Sehr schöne, große Exemplare lassen sich in England und im Tessin bewundern.

Araucaria angustifolia – Brasilianische Araukarie

Eine weitere südamerikanische Art ist Araucaria angustifolia aus dem südlichen Hochland Brasiliens, die mit der vorigen Art sehr nahe verwandt ist. Sie stammt jedoch bereits aus dem subtropischen Klimagebiet, und so verwundert es nicht, dass sie "nur" Frost bis -12 Grad Celsius vertragen soll (?). Deshalb kann ein Auspflanzen nur unter günstigsten Bedingungen empfohlen werden.

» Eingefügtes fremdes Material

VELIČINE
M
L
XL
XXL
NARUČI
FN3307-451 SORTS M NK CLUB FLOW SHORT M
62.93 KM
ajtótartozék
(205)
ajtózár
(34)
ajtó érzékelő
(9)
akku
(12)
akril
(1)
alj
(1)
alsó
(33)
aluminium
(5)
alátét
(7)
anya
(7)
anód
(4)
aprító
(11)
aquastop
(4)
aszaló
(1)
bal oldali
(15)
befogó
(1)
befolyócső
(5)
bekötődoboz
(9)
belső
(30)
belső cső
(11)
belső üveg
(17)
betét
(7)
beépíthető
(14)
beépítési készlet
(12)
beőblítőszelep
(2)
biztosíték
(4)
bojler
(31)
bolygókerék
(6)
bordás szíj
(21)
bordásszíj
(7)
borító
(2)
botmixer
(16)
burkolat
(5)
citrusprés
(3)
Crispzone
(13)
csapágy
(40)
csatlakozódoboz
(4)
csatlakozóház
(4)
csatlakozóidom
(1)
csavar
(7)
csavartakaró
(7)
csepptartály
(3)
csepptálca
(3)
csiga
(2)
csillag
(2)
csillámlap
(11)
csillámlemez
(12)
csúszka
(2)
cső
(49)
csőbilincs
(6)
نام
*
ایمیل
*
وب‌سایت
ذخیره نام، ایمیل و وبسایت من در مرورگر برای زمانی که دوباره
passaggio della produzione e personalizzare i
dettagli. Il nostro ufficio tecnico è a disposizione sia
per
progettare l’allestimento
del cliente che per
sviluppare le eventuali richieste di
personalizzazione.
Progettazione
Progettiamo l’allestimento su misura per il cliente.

Im Gegensatz zur Chilenischen Araukarie wächst diese in der Jugend schneller und macht dünnere Triebe. Bereits im jungen Alter ist sie fortpflanzungsfähig und setzt bereits früh Zapfen an. Dies sogar im Kübel, wie die Exemplare des Botanischen Gartens in Kiel eindrucksvoll zeigen. In Brasilien wird ein mit deutschen Forschungsgeldern unterstütztes Projekt zur Wiederbewaldung des Hochlandes mit Araukarien durchgeführt. Weitere Erfahrungen mit dieser Araukarienart sollen hier künftig veröffentlicht werden.

Araucaria bidwillii – die australische Araukarie

Die letzte für uns als Exotengärtner interessante Art ist Araucaria bidwillii aus Ostaustralien, ebenfalls aus subtropischen Regionen. Sie ist der vorigen Art sehr ähnlich. Weitere Erfahrungen sollen ebenfalls hier an dieser Stelle beschrieben werden.